Bu kontratı ona veren takım Utah Jazz oldu, Boozer da sürpriz bir karara imza atarak James ve Cavaliers yerine Utah’ı seçti. Utah’ta Deron Williams ile güzel bir uyum yakalayan Boozer, Batı Konferansı’nın o zamanlarki en iyi ikililerinden birinin parçası oldu. Jazz’da geçirdiği süre boyunca iki kez All-Star olan, 2008’de de All-NBA’e seçilen Boozer, Utah’ı da playoff takımı haline getirdi. Yine de orada geçirdiği altı yılda şampiyonluğa ulaşamadı.
9. DeAndre Jordan
Önceki Takımı: Los Angeles Clippers
Yeni Takımı: Los Angeles Clippers
Serbest oyuncu döneminde yaşanan en ilginç olaylardan birine geldik. 2009’dan 2015’e kadar Clippers’ta forma giyen DeAndre Jordan, o zamanlar için NBA’in en iyi uzunlarından biriydi. İki kez ligin ribaund kralı olan Jordan, birer kez de All-Star ve All-NBA’de kendine yer buldu. 2015 yılında serbest kaldığında çoğu insan onun Clippers’ta kalacağını düşünüyordu fakat Dallas Mavericks‘in ona ilgisi de oldukça yoğundu.

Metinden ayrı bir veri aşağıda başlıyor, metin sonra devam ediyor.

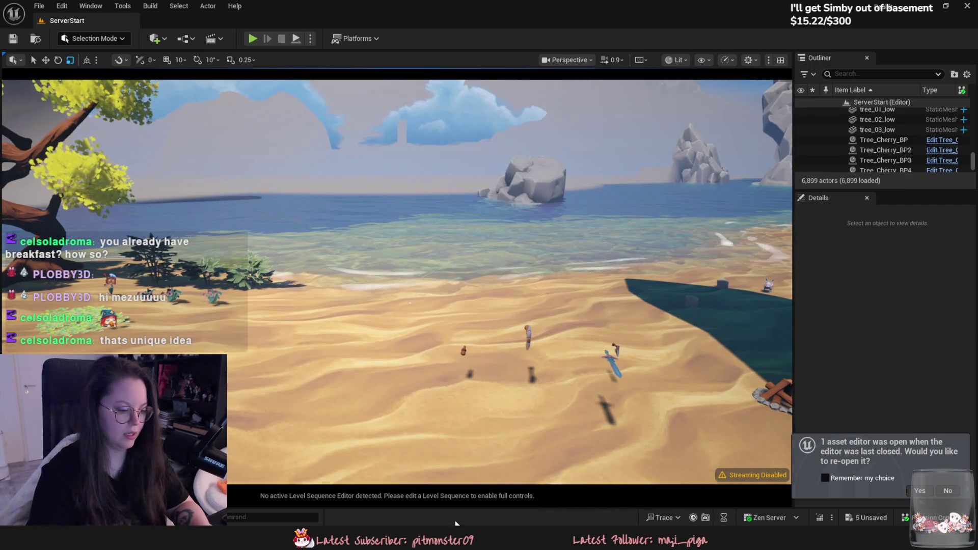
key(ctrl+space)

Jordan ilk olarak Dallas ile prensipte 80 milyon dolarlık kontratta anlaştı, sonra ise işler herkes için ilginç bir hal oldu. Bir grup Clippers oyuncusu, koçu ve takım sahibinin kendisi Jordan ile görüşmek için Houston’a uçtu. Eve girdiler, bütün iletişim kanallarını kapattılar ve Jordan’ı Clippers’ta kalmaya ikna edene kadar oradan ayrılmadılar. Eninde sonunda başarılı da oldular ve Jordan, Clippers’a dönmeye karar verirken Dallas’ı eli boş bıraktı.
Jordan bir noktada Dallas ile imzaladı fakat olaydan üç yıl geçmişti ve artık eski halinden çok uzaktaydı. Veteran oyuncu aradığı şampiyonluğa ise 2023 yılında Denver Nuggets‘ta ulaştı.
8. Chris Bosh
Önceki Takımı: Toronto Raptors
Yeni Takımı: Miami Heat
Dwyane Wade, Carmelo Anthony, LeBron James gibi isimlerin yer aldığı draftta Chris Bosh da Toronto Raptors tarafından dördüncü sıradan seçilmişti. Orada geçirdiği yedi sezonda Bosh, ligin en iyi uzun forvetlerinden biri haline gelmişti. Beş kez All-Star olan yıldız oyuncu, 2007 yılında da All-NBA’e seçilmişti.
2010 yazında serbest kaldığında herkes Bosh’ın Toronto’dan ayrılacağını tahmin ediyordu. Fakat yeni durağının neresi olacağı konusunda kimsenin belli bir fikri yoktu.
Draft arkadaşları Dwyane Wade ve LeBron James de o yaz serbestti. Bosh ve Wade, Miami Heat ile imzaladıklarını açıkladılar ve James’in kararını beklediler. Büyük üçlü tamamlandıktan sonra ise yeni dönem başladı.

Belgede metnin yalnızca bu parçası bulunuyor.